§ WHAT YOU ARE ASKED TO DO: Copy every line of the data in which the word "AppBarLayout" occurs.

(Plain-text document sources)
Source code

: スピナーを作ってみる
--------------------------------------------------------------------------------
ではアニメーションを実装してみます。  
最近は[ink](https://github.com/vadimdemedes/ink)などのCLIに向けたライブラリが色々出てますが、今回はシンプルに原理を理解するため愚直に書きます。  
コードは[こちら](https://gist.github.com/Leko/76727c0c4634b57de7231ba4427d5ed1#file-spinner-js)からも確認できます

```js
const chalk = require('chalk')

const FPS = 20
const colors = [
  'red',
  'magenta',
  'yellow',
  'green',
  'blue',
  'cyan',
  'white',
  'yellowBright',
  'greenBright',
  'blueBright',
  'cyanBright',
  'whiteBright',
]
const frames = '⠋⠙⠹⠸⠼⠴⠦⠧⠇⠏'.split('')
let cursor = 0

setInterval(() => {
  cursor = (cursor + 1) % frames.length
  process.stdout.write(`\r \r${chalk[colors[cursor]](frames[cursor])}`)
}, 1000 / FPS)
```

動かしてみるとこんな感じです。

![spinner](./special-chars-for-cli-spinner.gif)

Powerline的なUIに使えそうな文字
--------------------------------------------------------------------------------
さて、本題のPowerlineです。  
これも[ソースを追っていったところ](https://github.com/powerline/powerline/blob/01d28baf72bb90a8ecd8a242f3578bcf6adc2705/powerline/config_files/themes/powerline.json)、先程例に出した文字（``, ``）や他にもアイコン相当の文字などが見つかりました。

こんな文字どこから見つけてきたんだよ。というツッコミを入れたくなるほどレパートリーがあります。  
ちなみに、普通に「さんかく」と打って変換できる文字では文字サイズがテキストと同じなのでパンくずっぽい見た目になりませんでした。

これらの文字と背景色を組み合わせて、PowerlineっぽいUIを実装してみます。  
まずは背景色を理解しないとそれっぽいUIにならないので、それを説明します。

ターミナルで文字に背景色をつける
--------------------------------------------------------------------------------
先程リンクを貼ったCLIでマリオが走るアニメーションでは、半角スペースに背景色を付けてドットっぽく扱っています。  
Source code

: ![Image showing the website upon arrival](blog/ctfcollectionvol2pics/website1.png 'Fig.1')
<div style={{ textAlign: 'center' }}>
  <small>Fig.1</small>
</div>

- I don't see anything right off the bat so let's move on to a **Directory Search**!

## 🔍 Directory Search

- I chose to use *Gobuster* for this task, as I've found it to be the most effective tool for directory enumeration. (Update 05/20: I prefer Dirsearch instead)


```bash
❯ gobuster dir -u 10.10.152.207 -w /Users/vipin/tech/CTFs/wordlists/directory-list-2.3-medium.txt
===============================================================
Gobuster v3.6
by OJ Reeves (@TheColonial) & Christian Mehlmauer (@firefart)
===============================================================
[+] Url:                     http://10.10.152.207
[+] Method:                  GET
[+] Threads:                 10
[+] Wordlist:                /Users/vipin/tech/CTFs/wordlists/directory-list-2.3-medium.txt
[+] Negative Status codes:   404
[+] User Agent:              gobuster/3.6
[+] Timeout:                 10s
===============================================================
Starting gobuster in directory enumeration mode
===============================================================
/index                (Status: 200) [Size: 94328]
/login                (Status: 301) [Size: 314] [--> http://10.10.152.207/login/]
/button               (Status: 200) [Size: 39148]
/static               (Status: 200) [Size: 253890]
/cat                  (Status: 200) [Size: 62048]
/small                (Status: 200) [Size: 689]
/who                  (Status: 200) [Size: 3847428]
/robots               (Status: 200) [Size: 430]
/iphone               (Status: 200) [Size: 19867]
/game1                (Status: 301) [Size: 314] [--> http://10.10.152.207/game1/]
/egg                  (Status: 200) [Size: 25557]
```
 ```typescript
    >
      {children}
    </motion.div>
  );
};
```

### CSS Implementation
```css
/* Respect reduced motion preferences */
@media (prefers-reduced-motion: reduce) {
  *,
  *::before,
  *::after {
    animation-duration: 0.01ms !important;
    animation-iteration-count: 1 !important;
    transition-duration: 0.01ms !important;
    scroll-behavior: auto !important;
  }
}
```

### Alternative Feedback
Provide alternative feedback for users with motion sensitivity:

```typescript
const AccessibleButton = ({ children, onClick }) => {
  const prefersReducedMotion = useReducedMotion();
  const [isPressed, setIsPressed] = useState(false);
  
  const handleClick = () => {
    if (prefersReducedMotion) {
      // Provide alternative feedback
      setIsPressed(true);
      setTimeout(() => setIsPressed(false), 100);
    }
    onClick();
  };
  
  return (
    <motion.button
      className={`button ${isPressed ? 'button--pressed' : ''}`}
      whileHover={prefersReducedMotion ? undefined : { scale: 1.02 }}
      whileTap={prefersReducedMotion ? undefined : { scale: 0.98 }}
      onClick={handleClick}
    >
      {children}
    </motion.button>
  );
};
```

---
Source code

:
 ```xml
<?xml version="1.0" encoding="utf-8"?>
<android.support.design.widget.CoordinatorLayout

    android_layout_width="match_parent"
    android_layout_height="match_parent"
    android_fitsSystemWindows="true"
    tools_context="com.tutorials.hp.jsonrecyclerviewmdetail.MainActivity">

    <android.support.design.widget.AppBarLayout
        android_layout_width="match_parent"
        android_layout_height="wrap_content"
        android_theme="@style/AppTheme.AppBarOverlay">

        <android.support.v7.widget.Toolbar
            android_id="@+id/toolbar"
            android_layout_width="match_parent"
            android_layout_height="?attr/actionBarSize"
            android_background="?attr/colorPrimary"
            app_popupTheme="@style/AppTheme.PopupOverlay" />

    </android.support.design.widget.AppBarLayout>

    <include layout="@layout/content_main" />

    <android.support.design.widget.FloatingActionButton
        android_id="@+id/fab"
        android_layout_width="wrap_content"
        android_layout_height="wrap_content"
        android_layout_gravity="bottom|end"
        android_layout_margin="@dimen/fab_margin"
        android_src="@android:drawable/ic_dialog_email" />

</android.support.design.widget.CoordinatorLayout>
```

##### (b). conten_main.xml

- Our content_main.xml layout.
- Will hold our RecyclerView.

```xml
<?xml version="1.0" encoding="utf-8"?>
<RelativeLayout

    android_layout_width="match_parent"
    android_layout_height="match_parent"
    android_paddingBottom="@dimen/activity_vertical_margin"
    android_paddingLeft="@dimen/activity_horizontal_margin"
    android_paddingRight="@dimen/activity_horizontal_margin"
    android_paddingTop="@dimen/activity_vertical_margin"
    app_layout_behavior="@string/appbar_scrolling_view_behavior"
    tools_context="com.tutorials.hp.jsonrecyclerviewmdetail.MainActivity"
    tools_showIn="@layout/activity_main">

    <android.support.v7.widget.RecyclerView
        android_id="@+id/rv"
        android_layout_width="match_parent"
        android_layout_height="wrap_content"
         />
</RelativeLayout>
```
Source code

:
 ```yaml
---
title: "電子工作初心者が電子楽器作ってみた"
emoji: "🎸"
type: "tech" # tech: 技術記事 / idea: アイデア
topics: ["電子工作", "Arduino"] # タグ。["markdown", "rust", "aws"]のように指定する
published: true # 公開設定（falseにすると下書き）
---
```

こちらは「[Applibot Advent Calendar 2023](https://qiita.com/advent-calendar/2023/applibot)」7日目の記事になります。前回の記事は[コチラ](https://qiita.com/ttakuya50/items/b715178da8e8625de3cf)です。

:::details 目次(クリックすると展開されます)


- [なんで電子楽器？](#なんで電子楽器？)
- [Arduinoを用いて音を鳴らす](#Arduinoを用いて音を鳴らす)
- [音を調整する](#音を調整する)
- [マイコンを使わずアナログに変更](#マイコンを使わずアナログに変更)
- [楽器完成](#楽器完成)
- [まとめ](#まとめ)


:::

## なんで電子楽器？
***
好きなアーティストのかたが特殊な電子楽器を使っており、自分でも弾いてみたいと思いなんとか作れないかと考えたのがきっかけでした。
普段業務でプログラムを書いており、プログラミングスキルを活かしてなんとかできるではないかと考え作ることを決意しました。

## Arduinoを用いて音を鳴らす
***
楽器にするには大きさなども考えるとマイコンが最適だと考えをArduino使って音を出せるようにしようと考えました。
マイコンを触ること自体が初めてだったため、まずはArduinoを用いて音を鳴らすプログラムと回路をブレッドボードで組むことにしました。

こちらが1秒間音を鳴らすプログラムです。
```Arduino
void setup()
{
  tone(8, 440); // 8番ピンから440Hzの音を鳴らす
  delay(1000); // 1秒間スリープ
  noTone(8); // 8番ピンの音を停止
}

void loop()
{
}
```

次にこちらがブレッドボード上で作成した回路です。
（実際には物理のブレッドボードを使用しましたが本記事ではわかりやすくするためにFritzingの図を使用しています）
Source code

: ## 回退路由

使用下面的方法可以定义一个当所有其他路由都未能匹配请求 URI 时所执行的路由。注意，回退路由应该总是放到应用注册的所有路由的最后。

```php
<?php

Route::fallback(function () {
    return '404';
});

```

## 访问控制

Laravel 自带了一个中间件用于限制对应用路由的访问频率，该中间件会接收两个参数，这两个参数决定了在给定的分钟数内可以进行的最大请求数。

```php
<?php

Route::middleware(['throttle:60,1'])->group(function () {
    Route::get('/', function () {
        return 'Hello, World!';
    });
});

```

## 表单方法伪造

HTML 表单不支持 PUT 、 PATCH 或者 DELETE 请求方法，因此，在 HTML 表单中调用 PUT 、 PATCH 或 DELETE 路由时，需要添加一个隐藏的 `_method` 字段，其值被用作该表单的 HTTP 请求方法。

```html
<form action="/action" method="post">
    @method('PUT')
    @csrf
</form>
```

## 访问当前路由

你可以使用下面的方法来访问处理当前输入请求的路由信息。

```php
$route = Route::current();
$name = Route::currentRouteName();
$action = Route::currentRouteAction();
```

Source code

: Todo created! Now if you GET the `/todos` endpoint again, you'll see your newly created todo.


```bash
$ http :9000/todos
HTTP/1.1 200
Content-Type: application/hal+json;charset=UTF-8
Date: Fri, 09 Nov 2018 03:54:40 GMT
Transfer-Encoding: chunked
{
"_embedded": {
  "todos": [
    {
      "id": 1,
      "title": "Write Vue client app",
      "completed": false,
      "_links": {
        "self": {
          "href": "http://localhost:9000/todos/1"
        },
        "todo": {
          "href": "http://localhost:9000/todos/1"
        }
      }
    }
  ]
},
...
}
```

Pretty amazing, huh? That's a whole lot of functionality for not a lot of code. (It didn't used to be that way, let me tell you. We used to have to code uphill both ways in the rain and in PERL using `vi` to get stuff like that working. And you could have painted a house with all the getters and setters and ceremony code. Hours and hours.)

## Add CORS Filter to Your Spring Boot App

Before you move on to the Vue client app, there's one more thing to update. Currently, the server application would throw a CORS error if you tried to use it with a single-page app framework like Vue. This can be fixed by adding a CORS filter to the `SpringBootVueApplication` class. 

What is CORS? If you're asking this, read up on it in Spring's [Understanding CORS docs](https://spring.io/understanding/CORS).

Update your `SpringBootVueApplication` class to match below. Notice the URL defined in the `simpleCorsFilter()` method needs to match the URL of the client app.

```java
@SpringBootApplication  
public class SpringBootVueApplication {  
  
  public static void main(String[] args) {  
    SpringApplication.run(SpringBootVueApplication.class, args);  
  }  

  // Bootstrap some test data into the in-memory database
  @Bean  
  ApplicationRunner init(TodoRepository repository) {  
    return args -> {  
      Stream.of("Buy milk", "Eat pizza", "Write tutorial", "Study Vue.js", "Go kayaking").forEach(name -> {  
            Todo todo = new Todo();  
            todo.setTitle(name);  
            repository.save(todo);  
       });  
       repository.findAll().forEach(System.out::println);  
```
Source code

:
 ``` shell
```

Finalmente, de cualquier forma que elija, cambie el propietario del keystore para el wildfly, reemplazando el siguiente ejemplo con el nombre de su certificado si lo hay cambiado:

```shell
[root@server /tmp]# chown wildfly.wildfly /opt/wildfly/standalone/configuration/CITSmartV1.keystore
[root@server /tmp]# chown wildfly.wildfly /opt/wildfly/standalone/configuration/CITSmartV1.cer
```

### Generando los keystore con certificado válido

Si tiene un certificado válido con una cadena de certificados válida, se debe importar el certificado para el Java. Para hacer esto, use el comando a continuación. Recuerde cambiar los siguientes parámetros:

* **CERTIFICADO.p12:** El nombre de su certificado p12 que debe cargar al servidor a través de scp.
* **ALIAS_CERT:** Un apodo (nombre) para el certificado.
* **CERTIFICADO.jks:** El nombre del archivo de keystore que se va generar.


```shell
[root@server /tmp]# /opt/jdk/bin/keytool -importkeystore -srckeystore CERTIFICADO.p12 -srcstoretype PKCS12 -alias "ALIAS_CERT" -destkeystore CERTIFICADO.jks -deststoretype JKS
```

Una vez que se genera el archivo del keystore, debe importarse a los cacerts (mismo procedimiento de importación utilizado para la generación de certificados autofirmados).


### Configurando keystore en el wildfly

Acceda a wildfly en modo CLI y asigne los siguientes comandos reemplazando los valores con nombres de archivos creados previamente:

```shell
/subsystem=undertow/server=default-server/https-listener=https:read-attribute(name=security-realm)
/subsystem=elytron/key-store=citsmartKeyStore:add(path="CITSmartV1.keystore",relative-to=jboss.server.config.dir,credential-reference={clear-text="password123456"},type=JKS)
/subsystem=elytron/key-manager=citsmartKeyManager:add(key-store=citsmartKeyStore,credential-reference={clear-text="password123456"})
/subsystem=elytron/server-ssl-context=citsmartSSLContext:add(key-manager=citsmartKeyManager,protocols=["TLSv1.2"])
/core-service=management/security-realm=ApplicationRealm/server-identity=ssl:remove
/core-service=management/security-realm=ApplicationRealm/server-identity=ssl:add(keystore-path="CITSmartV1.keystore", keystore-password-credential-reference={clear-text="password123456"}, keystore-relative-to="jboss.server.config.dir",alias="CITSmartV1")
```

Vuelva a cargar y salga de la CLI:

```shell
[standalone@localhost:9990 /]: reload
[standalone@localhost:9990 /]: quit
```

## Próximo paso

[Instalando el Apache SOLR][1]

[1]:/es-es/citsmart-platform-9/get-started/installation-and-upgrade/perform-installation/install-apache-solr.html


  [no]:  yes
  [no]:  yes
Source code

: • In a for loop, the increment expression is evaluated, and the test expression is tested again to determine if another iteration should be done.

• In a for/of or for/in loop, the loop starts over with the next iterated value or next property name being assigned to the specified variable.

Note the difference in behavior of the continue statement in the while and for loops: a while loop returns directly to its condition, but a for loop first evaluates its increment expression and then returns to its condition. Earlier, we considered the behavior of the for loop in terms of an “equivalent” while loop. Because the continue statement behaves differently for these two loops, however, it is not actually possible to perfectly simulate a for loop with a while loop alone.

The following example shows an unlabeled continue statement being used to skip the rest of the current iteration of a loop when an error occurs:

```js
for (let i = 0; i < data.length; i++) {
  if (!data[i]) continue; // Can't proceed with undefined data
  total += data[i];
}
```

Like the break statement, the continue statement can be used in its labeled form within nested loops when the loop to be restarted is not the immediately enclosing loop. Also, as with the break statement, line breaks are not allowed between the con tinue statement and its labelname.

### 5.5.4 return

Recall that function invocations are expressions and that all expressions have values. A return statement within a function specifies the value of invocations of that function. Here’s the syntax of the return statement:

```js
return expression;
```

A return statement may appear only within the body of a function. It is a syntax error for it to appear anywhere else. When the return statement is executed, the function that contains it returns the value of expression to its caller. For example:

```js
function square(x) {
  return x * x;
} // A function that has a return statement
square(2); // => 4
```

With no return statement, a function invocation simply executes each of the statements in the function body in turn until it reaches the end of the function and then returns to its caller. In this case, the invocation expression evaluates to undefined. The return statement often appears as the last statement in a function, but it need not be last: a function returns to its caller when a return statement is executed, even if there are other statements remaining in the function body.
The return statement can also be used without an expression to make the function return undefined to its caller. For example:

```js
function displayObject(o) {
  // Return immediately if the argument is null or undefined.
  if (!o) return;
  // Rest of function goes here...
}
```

§ COMPLETED EXERCISE:
    <android.support.design.widget.AppBarLayout
    </android.support.design.widget.AppBarLayout>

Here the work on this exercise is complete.